Burke lived in Allston for eight years before she moved five minutes up the street to Brighton last year. The masses of club crawlers pouring out onto Brighton and Harvard avenues in the wee hours finally made her want to pack up and go -- but not too far.

"Allston wears on you, hearing bar people coming out at 2 a.m.," she says, adding that it's also small enough that you don't have to venture far to be somewhere else. Jeiven says one of the neighborhood's biggest attributes might also be contributing to its bad rap -- its diversity of cultures packed in such a small area.

Allston has a mish-mash of people because it's at a crossroads to big colleges and it's near Fenway Park. It has the student population; bohemian types; and a growing ethnic base of Korean, Brazilian, and Salvadoran immigrants who may not immediately interact with one another, but share the same financial reasons to rent. It even has its own colorful mascot, Mr. Butch, whose portrait, along with those of other denizens, is splashed on the side of one of the buildings.

"At first glance, Allston looks really alive.
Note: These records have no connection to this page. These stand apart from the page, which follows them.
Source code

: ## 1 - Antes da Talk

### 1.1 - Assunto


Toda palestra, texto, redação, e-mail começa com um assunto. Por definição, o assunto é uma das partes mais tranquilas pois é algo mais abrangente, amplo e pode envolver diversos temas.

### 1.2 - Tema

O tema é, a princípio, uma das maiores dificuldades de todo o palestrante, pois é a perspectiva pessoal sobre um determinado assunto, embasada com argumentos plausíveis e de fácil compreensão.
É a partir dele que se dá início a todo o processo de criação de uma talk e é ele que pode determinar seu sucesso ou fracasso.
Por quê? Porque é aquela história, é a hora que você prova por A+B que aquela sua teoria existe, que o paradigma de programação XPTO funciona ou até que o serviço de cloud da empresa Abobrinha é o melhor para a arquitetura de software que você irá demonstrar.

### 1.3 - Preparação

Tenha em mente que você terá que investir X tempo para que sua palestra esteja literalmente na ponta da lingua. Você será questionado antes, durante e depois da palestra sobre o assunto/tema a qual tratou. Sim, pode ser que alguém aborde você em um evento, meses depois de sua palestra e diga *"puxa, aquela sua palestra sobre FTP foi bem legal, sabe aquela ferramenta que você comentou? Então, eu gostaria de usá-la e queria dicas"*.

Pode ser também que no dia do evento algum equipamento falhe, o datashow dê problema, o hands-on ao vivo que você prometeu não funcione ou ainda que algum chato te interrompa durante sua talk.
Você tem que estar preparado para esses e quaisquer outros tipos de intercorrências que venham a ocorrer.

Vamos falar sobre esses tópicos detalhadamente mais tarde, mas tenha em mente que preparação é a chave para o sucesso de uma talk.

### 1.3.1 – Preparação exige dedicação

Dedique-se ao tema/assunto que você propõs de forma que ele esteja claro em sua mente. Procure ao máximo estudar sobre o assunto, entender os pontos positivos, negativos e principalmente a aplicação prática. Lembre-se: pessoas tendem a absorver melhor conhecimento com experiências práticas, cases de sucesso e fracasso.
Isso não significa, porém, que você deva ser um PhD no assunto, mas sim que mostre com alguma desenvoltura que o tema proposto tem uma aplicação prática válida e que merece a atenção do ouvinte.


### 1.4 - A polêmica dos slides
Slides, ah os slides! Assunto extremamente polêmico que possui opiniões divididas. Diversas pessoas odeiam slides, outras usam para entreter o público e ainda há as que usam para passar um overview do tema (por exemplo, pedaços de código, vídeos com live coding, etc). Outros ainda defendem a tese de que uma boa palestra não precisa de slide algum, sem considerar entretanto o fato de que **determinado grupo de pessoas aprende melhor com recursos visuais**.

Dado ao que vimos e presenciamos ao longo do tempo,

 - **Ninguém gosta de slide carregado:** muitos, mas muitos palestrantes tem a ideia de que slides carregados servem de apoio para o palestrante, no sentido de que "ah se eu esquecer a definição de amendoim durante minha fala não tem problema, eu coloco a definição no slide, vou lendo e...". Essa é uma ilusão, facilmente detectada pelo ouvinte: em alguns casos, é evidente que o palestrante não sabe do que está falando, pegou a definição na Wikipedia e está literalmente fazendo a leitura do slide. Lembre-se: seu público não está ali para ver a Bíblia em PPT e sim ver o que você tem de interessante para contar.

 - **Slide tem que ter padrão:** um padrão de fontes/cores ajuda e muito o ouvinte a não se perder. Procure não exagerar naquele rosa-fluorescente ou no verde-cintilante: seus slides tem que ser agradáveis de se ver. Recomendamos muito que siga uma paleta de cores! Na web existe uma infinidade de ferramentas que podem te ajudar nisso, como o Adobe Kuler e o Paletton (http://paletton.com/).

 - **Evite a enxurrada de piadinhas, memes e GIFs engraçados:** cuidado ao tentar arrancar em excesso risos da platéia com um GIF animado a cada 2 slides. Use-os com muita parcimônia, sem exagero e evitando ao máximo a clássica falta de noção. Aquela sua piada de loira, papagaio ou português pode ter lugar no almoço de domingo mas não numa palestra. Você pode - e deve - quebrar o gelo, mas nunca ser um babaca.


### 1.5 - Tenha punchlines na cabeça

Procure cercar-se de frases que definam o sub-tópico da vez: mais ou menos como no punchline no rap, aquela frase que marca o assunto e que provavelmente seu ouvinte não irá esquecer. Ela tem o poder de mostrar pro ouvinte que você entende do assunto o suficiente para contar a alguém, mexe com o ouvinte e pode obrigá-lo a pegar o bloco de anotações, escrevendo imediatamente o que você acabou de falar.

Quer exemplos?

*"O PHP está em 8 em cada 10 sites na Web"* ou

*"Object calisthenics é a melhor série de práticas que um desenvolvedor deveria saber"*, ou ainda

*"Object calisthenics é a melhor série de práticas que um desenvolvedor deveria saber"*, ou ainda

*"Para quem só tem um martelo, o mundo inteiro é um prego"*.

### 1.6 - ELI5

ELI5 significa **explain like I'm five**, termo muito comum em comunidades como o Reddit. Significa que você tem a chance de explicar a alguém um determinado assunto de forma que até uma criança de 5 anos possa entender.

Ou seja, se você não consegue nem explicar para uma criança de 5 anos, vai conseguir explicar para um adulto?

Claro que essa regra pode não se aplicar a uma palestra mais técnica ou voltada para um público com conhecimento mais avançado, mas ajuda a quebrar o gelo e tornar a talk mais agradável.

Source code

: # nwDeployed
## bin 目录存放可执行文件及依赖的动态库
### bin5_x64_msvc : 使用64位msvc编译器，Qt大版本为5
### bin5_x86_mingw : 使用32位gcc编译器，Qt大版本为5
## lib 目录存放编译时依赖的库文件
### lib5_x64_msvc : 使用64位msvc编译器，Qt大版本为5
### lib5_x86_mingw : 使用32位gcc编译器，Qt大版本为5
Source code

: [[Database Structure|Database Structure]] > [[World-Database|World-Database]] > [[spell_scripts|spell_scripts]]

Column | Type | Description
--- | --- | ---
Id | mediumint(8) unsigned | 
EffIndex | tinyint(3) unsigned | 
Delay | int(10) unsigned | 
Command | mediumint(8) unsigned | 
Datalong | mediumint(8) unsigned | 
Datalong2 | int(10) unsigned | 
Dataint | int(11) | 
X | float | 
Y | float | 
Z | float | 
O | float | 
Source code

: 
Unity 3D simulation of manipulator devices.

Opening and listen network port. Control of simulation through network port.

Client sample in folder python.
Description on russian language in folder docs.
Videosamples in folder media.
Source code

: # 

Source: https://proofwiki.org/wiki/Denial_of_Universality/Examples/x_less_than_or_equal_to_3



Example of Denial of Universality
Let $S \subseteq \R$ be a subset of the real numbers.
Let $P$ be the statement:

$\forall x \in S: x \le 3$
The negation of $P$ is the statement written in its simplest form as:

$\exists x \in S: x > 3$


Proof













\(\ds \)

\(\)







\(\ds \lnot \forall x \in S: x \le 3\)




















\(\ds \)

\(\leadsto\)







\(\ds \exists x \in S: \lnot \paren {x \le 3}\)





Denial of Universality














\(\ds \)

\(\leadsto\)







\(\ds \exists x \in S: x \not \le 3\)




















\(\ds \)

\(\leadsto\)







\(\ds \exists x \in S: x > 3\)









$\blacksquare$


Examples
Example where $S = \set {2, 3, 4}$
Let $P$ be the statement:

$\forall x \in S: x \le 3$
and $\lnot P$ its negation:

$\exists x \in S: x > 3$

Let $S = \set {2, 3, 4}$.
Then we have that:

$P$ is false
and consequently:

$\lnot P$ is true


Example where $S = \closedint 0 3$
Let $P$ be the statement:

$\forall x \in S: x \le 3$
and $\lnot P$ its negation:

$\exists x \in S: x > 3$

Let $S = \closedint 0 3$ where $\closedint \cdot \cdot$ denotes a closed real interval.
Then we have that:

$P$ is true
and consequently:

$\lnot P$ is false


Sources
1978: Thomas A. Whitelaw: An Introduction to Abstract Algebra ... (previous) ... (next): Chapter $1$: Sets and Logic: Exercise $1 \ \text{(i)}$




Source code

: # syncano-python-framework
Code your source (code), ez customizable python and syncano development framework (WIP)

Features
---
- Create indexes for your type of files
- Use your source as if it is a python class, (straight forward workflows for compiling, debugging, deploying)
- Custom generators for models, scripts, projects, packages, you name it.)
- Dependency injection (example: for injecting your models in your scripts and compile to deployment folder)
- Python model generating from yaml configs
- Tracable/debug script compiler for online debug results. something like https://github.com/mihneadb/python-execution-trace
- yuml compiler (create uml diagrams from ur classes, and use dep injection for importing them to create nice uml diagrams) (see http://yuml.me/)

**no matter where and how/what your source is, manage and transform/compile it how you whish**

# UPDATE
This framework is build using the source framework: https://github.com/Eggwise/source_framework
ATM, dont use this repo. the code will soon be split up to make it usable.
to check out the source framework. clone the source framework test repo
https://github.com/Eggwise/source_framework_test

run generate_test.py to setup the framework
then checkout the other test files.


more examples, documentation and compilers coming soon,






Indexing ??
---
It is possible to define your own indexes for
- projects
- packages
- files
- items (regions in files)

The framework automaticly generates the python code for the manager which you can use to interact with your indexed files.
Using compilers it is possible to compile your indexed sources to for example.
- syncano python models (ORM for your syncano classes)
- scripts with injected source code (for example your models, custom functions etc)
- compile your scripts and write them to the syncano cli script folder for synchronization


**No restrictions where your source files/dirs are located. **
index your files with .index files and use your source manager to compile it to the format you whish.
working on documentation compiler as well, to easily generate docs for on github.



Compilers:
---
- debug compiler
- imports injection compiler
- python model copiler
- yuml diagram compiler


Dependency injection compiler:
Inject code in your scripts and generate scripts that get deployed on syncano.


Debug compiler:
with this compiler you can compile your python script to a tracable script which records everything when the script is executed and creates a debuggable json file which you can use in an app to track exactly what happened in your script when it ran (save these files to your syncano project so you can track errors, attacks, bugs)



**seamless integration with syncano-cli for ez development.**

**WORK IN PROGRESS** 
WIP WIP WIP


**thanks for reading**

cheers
There are people walking around at all times of night," adds Jeiven. "It only takes a little while and upon closer inspection [you find] that the homeowners do not live there and 90 percent of the population couldn't care less about it and use it as a trash can."

Todd Baribault , 19, says that's not him, although he's seen the trash. He moved into an Allston apartment with three roommates a year ago to be near Boston University, where he's a student. He's already experienced the hard knocks of Allston life.

"I had my bike stolen once. There's little petty crime, but I don't feel endangered by it at all," he says, grabbing a large coffee at Herrell's Allston Cafe on Brighton Avenue. "You see some sketchy things. I saw two prostitutes coming out of a car in an alley near the mattress place," he says, pointing down the street.

But then he considers the perks of Allston life. "A lot of my friends live here," he says. "You can walk everywhere. Cool shops and music scene. It's fun."

"It's like rock city," adds Andrew Pease, an Allston barista at Herrell's. The 31-year-old enjoys eating steak tips at Common Ground, listening to music at O'Brien's Pub, and throwing darts at the Silhouette Lounge. "It's very youthful and fun."

Jennifer Rose sees Gilmartin's book as another black eye that adds to the area's bad rap of a haven of rowdy students. "If you did live here in the first few weeks of the school year, people are sort of getting drunk with their first exuberance. It may not be the best face of Allston," says Rose, who runs the Allston Village Main Streets program, which promotes business opportunities in the neighborhood. "Allston accepts the students and all the hairdos and tattoos and fashions and people from lots of different cultures. This sarcastic [author] is not the only guy to listen to."